Federal employee trial periods at risk, MSPB warns
Two court cases have complicated the definition of which workers qualify for probationary terms, report says.
It is becoming difficult to fire federal employees even during one-year trial periods, according to a new report from the Merit Systems Protection Board.
Federal employees are notoriously hard to dismiss, in part because of a potentially lengthy paperwork and appeals process. Agencies can be forced to give back pay if an employee wins an appeal. Most federal workers, however, have a one-year probationary period during which they are not considered a full employee and are not granted protections such as the right to appeal a firing.
But recently, as MSPB pointed out in its report, two federal court cases have muddied the definition of who qualifies for a probationary period. The verdicts in these cases -- Van Wersch v. Department of Health and Human Services and McCormick v. Department of the Air Force -- changed the interpretation of current law, the report stated.
For example, under the new interpretation, if new employees already worked in a similar job at another federal agency, it might be impossible to give them a probationary period.

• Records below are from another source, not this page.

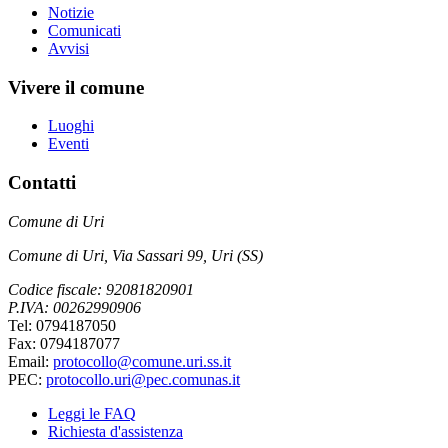
Notizie
Comunicati
Avvisi
Vivere il comune
Luoghi
Eventi
Contatti
Comune di Uri
Comune di Uri, Via Sassari 99, Uri (SS)
Codice fiscale: 92081820901
P.IVA: 00262990906
Tel: 0794187050
Fax: 0794187077
Email:
protocollo@comune.uri.ss.it
PEC:
protocollo.uri@pec.comunas.it
Leggi le FAQ
Richiesta d'assistenza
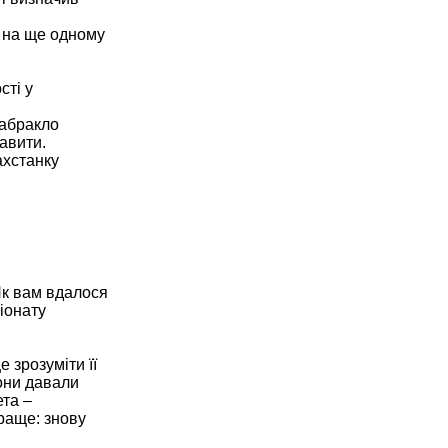
ю на ще одному
сті у
забракло
равити.
захстанку
Як вам вдалося
іонату
 зрозуміти її
вони давали
ета –
краще: знову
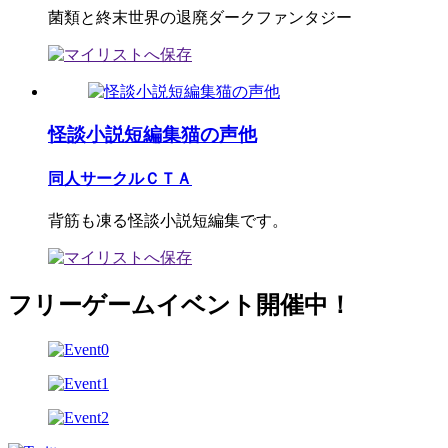
菌類と終末世界の退廃ダークファンタジー
怪談小説短編集猫の声他
同人サークルＣＴＡ
背筋も凍る怪談小説短編集です。
フリーゲームイベント開催中！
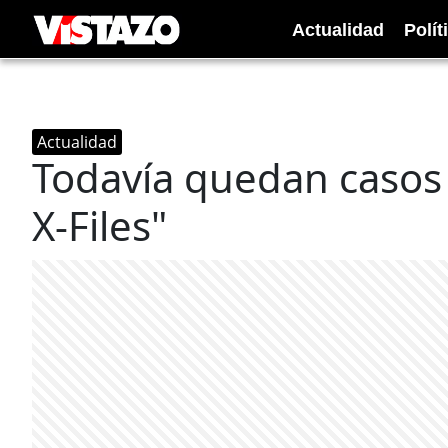
Actualidad
Polít
Actualidad
Todavía quedan casos 
X-Files"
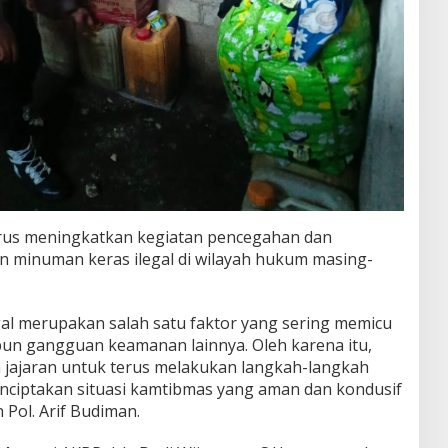
erus meningkatkan kegiatan pencegahan dan
 minuman keras ilegal di wilayah hukum masing-
al merupakan salah satu faktor yang sering memicu
upun gangguan keamanan lainnya. Oleh karena itu,
 jajaran untuk terus melakukan langkah-langkah
enciptakan situasi kamtibmas yang aman dan kondusif
 Pol. Arif Budiman.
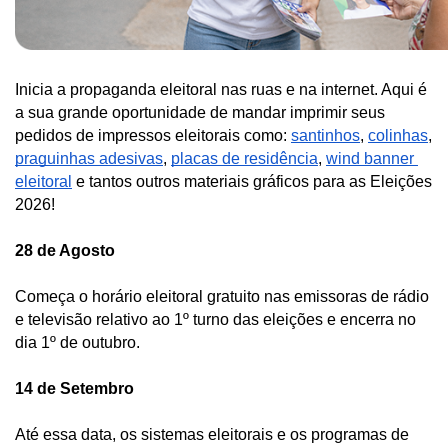
Inicia a propaganda eleitoral nas ruas e na internet. Aqui é 
a sua grande oportunidade de mandar imprimir seus 
pedidos de impressos eleitorais como: 
santinhos
, 
colinhas
, 
praguinhas adesivas
, 
placas de residência
, 
wind banner 
eleitoral
 e tantos outros materiais gráficos para as Eleições 
2026! 
28 de Agosto
Começa o horário eleitoral gratuito nas emissoras de rádio 
e televisão relativo ao 1º turno das eleições e encerra no 
dia 1º de outubro. 
14 de Setembro
Até essa data, os sistemas eleitorais e os programas de 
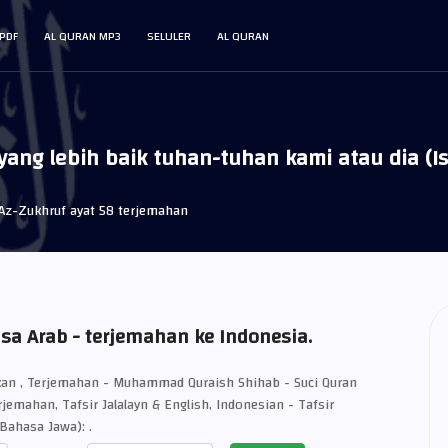
PDF
AL QURAN MP3
SELULER
AL QURAN
ng lebih baik tuhan-tuhan kami atau dia (Isa
Az-Zukhruf ayat 58 terjemahan
asa Arab - terjemahan ke Indonesia.
an , Terjemahan - Muhammad Quraish Shihab - Suci Quran
rjemahan, Tafsir Jalalayn & English, Indonesian - Tafsir
Bahasa Jawa): .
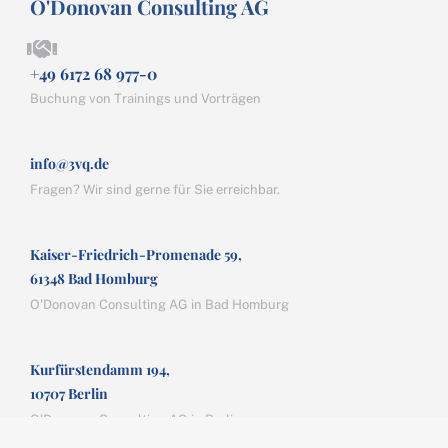
O'Donovan Consulting AG
+49 6172 68 977-0
Buchung von Trainings und Vorträgen
info@3vq.de
Fragen? Wir sind gerne für Sie erreichbar.
Kaiser-Friedrich-Promenade 59,
61348 Bad Homburg
O'Donovan Consulting AG in Bad Homburg
Kurfürstendamm 194,
10707 Berlin
O'Donovan Consulting AG in Berlin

In addition, some employees who were hired outside the usual strict competition process for federal jobs, such as under a special program to hire disabled employees in a probationary manner, might gain full rights as a federal worker if a certain amount of time passes, even if they never compete for a job.

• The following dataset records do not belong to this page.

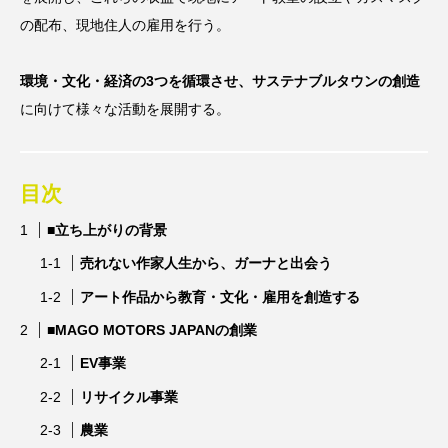
の配布、現地住人の雇用を行う。
環境・文化・経済の3つを循環させ、サステナブルタウンの創造
に向けて様々な活動を展開する。
目次
■立ち上がりの背景
売れない作家人生から、ガーナと出会う
アート作品から教育・文化・雇用を創造する
■MAGO MOTORS JAPANの創業
EV事業
リサイクル事業
農業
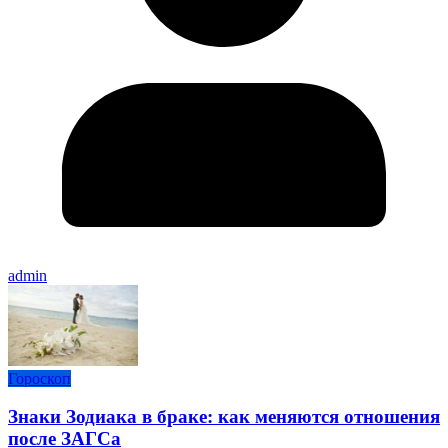
admin
Гороскоп
Знаки Зодиака в браке: как меняются отношения
после ЗАГСа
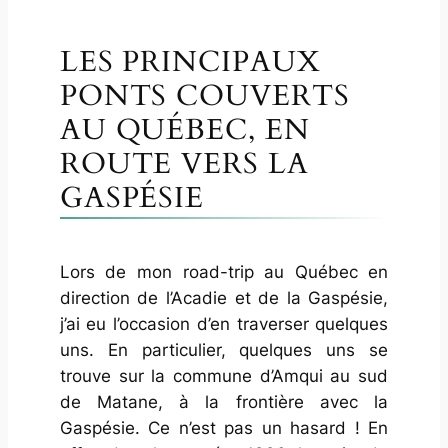
LES PRINCIPAUX
PONTS COUVERTS
AU QUÉBEC, EN
ROUTE VERS LA
GASPÉSIE
Lors de mon road-trip au Québec en
direction de l’Acadie et de la Gaspésie,
j’ai eu l’occasion d’en traverser quelques
uns. En particulier, quelques uns se
trouve sur la commune d’Amqui au sud
de Matane, à la frontière avec la
Gaspésie. Ce n’est pas un hasard ! En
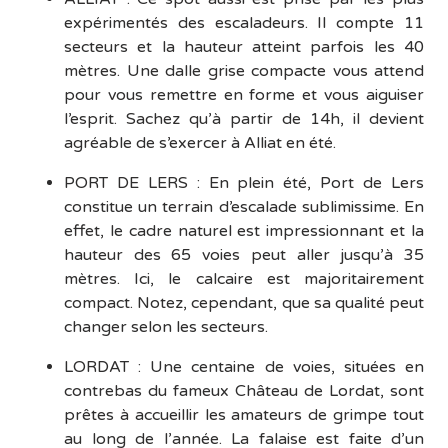
expérimentés des escaladeurs. Il compte 11
secteurs et la hauteur atteint parfois les 40
mètres. Une dalle grise compacte vous attend
pour vous remettre en forme et vous aiguiser
l’esprit. Sachez qu’à partir de 14h, il devient
agréable de s’exercer à Alliat en été.
PORT DE LERS : En plein été, Port de Lers
constitue un terrain d’escalade sublimissime. En
effet, le cadre naturel est impressionnant et la
hauteur des 65 voies peut aller jusqu’à 35
mètres. Ici, le calcaire est majoritairement
compact. Notez, cependant, que sa qualité peut
changer selon les secteurs.
LORDAT : Une centaine de voies, situées en
contrebas du fameux Château de Lordat, sont
prêtes à accueillir les amateurs de grimpe tout
au long de l’année. La falaise est faite d’un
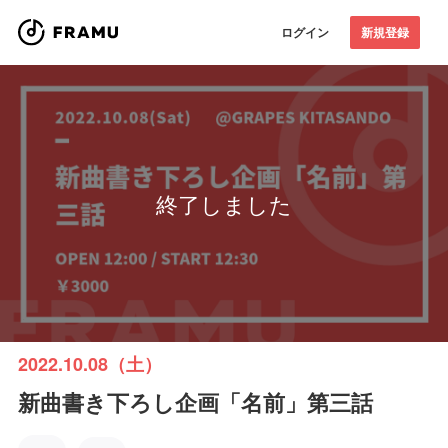
ログイン
新規登録
終了しました
2022.10.08（土）
新曲書き下ろし企画「名前」第三話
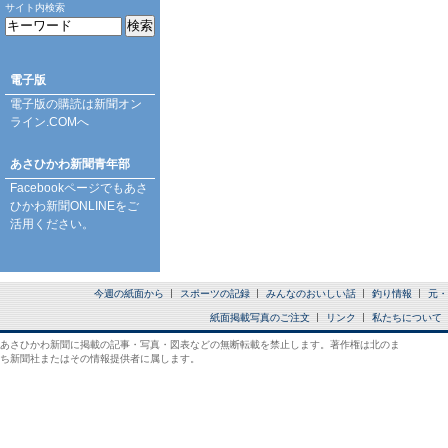
サイト内検索
電子版
電子版の購読は
新聞オン
ライン.COM
へ
あさひかわ新聞青年部
Facebookページ
でもあさ
ひかわ新聞ONLINEをご
活用ください。
今週の紙面から
スポーツの記録
みんなのおいしい話
釣り情報
元・
紙面掲載写真のご注文
リンク
私たちについて
あさひかわ新聞に掲載の記事・写真・図表などの無断転載を禁止します。著作権は北のま
ち新聞社またはその情報提供者に属します。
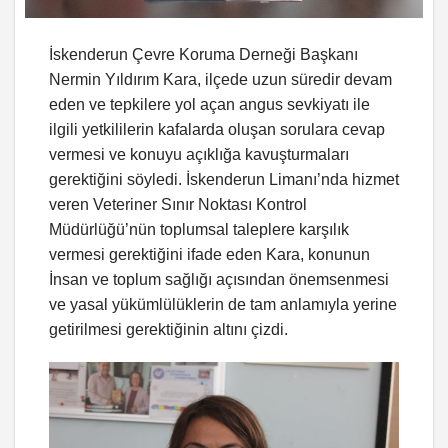
İskenderun Çevre Koruma Derneği Başkanı
Nermin Yıldırım Kara, ilçede uzun süredir devam
eden ve tepkilere yol açan angus sevkiyatı ile
ilgili yetkililerin kafalarda oluşan sorulara cevap
vermesi ve konuyu açıklığa kavuşturmaları
gerektiğini söyledi. İskenderun Limanı’nda hizmet
veren Veteriner Sınır Noktası Kontrol
Müdürlüğü’nün toplumsal taleplere karşılık
vermesi gerektiğini ifade eden Kara, konunun
İnsan ve toplum sağlığı açısından önemsenmesi
ve yasal yükümlülüklerin de tam anlamıyla yerine
getirilmesi gerektiğinin altını çizdi.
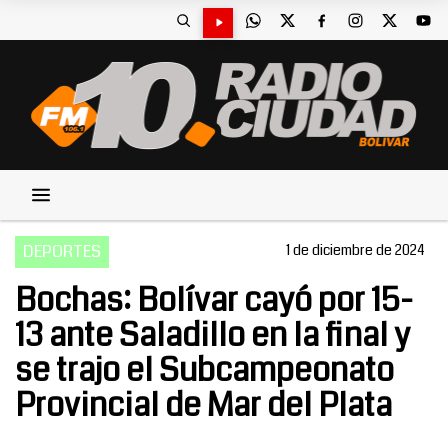
DEPORTES
1 de diciembre de 2024
Bochas: Bolívar cayó por 15-
13 ante Saladillo en la final y
se trajo el Subcampeonato
Provincial de Mar del Plata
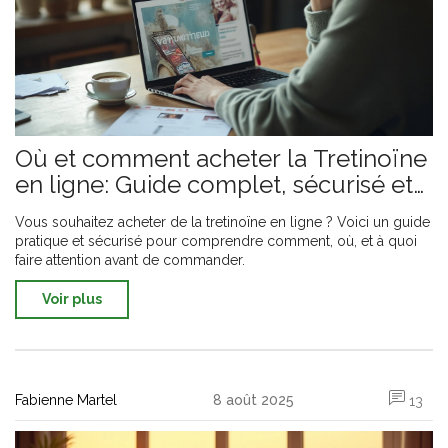
Où et comment acheter la Tretinoïne
en ligne: Guide complet, sécurisé et
légal
Vous souhaitez acheter de la tretinoïne en ligne ? Voici un guide
pratique et sécurisé pour comprendre comment, où, et à quoi
faire attention avant de commander.
Voir plus
Fabienne Martel
8 août 2025
13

The MSPB, which encourages agencies to use the probationary period more heavily as a management tool to weed out poor performers, recommended some changes in its report, which it sent to Congress as a result.

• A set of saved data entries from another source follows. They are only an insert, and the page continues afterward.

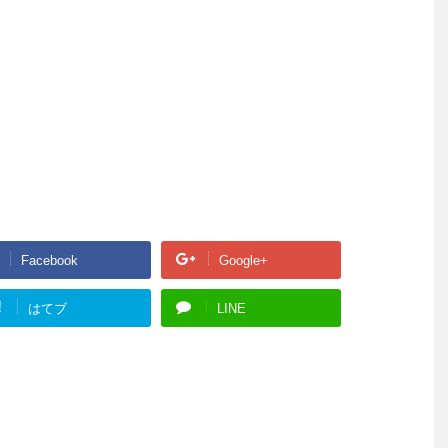
Facebook
Google+
!
はてブ
LINE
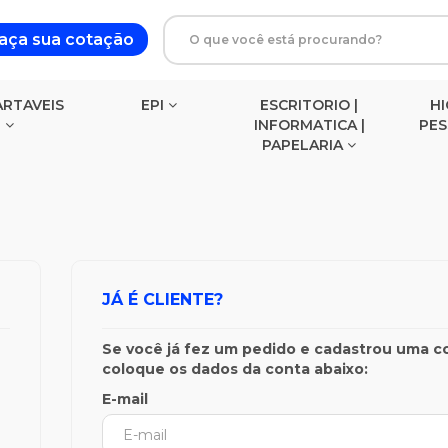
aça sua cotação
RTAVEIS
EPI
ESCRITORIO |
HI
INFORMATICA |
PE
PAPELARIA
BLOCOS DE ANOTACOES
JÁ É CLIENTE?
Se você já fez um pedido e cadastrou uma c
coloque os dados da conta abaixo:
E-mail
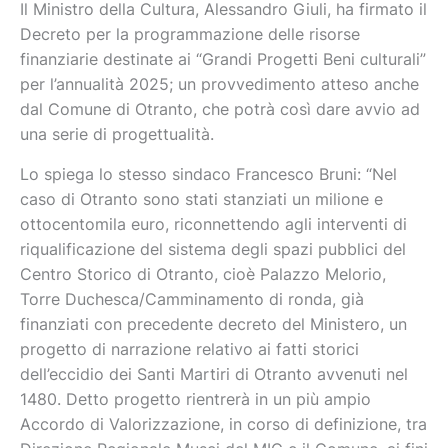
Il Ministro della Cultura, Alessandro Giuli, ha firmato il
Decreto per la programmazione delle risorse
finanziarie destinate ai “Grandi Progetti Beni culturali”
per l’annualità 2025; un provvedimento atteso anche
dal Comune di Otranto, che potrà così dare avvio ad
una serie di progettualità.
Lo spiega lo stesso sindaco Francesco Bruni: “Nel
caso di Otranto sono stati stanziati un milione e
ottocentomila euro, riconnettendo agli interventi di
riqualificazione del sistema degli spazi pubblici del
Centro Storico di Otranto, cioè Palazzo Melorio,
Torre Duchesca/Camminamento di ronda, già
finanziati con precedente decreto del Ministero, un
progetto di narrazione relativo ai fatti storici
dell’eccidio dei Santi Martiri di Otranto avvenuti nel
1480. Detto progetto rientrerà in un più ampio
Accordo di Valorizzazione, in corso di definizione, tra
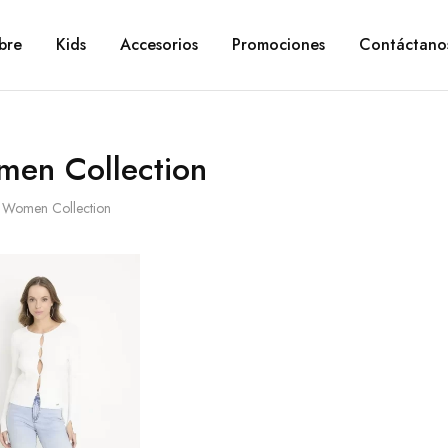
bre
Kids
Accesorios
Promociones
Contáctano
en Collection
Women Collection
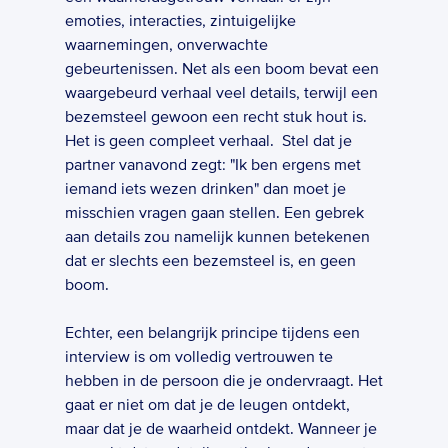
emoties, interacties, zintuigelijke 
waarnemingen, onverwachte 
gebeurtenissen. Net als een boom bevat een 
waargebeurd verhaal veel details, terwijl een 
bezemsteel gewoon een recht stuk hout is. 
Het is geen compleet verhaal.  Stel dat je 
partner vanavond zegt: "Ik ben ergens met 
iemand iets wezen drinken" dan moet je 
misschien vragen gaan stellen. Een gebrek 
aan details zou namelijk kunnen betekenen 
dat er slechts een bezemsteel is, en geen 
boom.  
Echter, een belangrijk principe tijdens een 
interview is om volledig vertrouwen te 
hebben in de persoon die je ondervraagt. Het 
gaat er niet om dat je de leugen ontdekt, 
maar dat je de waarheid ontdekt. Wanneer je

The Office of Personnel Management should issue new regulations so agencies know which employees qualify for the probationary period, MSPB said. The board also recommended that Congress review the law and amend it if lawmakers disagree with the courts' findings.
As it is, the board's research has shown that managers do not use the probationary period to its fullest. A survey last September revealed that despite the ability to remove an employee easily in the first year, 52 percent of supervisors surveyed said they expected to retain poor performers -- who they would not have hired in the first place if they could do it over again -- anyhow.
In April, a coalition of groups representing federal managers, including the Senior Executives Association and the Federal Managers Association, listed extending the probationary period to two or three years as one of several changes it will advocate.